Comment by Riaz Haq on June 29, 2021 at 6:27pm

On July 8, 1853, Commodore Matthew Perry of the United States Navy, commanding a squadron of two steamers and two sailing vessels, sailed into Tôkyô harbor aboard the frigate Susquehanna. Perry, on behalf of the U.S. government, forced Japan to enter into trade with the United States and demanded a treaty permitting trade and the opening of Japanese ports to U.S. merchant ships. This was the era when all Western powers were seeking to open new markets for their manufactured goods abroad, as well as new countries to supply raw materials for industry. It was clear that Commodore Perry could impose his demands by force. The Japanese had no navy with which to defend themselves, and thus they had to agree to the demands.

http://afe.easia.columbia.edu/special/japan_1750_perry.htm

Perry's small squadron itself was not enough to force the massive changes that then took place in Japan, but the Japanese knew that his ships were just the beginning of Western interest in their islands.
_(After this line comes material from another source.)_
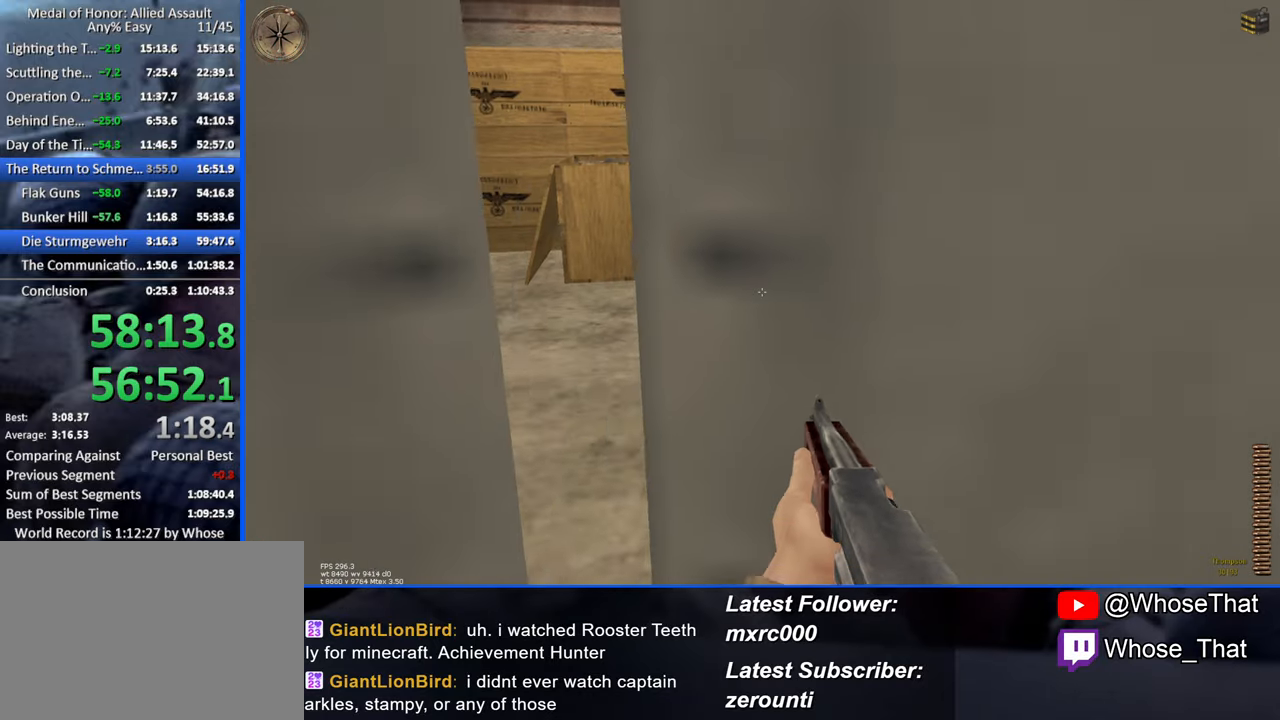
{"keys": ["w"], "events": []}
Russia, Britain, France, and Holland all followed Perry's example and used their fleets to force Japan to sign treaties that promised regular relations and trade. They did not just threaten Japan — they combination their navies on several occasions to defeat and disarm the Japanese feudal domains that defied them.
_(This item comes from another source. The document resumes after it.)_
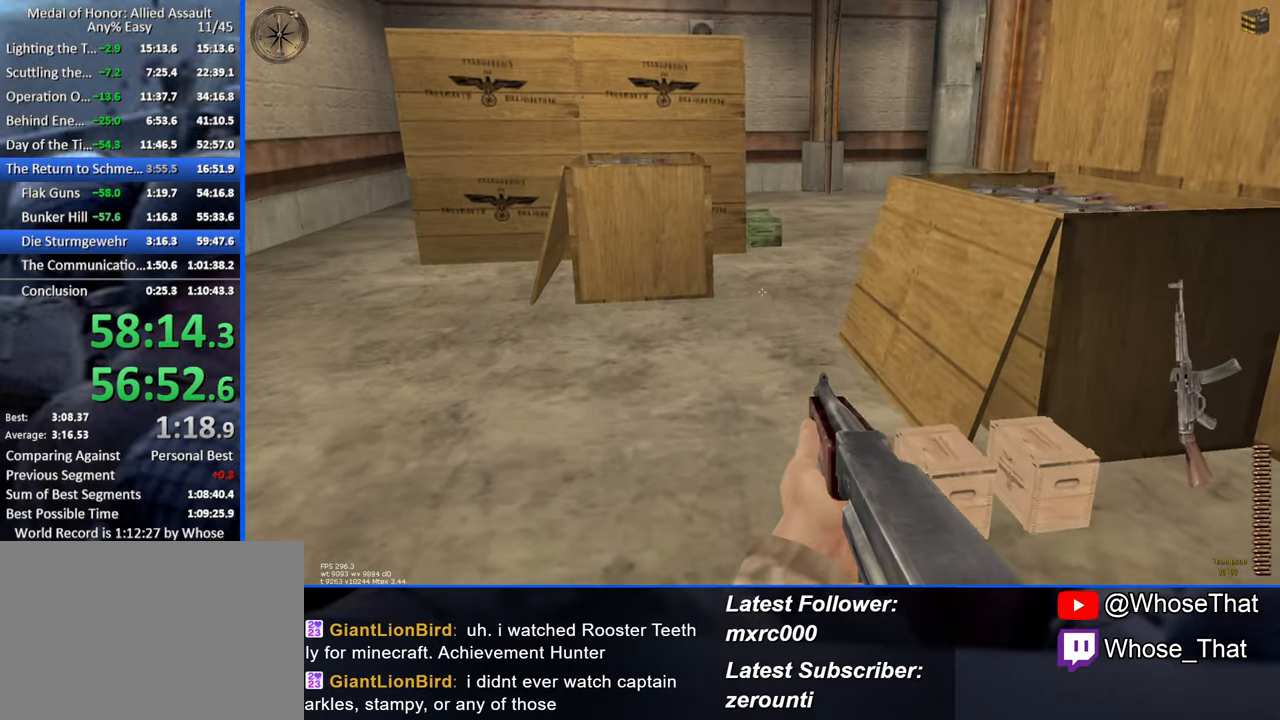
{"keys": ["a", "w"], "events": [[400, "a", "down"]]}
Tokugawa Japan into which Perry Sailed

Japan at this time was ruled by the shôgun ("great general") from the Tokugawa family. The Tokugawa shogunate was founded about 250 years earlier, in 1603, when Tokugawa leyasu (his surname is Tokugawa) and his allies defeated an opposing coalition of feudal lords to establish dominance over the many contending warlords. But while Tokugawa became dominant, receiving the title of shôgun from the politically powerless emperor, he did not establish a completely centralized state. Instead, he replaced opposing feudal lords with relatives and allies, who were free to rule within their domains under few restrictions. The Tokugawa shôguns prevented alliances against them by forbidding marriages among the other feudal lords' family members and by forcing them to spend every other year under the shôgun's eye in Edo (now Tôkyô), the shogunal capital — in a kind of organized hostage system.

It was the third shôgun, Tokugawa Iemitsu, who enforced isolation from much of the rest of the world in the seventeenth century, believing that influences from abroad (meaning trade, Christianity, and guns) could shift the balance that existed between the shôgun and the feudal lords. He was proven right two centuries later, when change came in the form of Perry's ships.

Japan's Response

Upon seeing Perry's fleet sailing into their harbor, the Japanese called them the "black ships of evil mien (appearance)." Many leaders wanted the foreigners expelled from the country, but in 1854 a treaty was signed between the United States and Japan which allowed trade at two ports. In 1858 another treaty was signed which opened more ports and designated cities in which foreigners could reside. The trade brought much foreign currency into Japan disrupting the Japanese monetary system. Because the ruling shôgun seemed unable to do anything about the problems brought by the foreign trade, some samurai leaders began to demand a change in leadership. The weakness of the Tokugawa shogunate before the Western demand for trade, and the disruption this trade brought, eventually led to the downfall of the Shogunate and the creation of a new centralized government with the emperor as its symbolic head.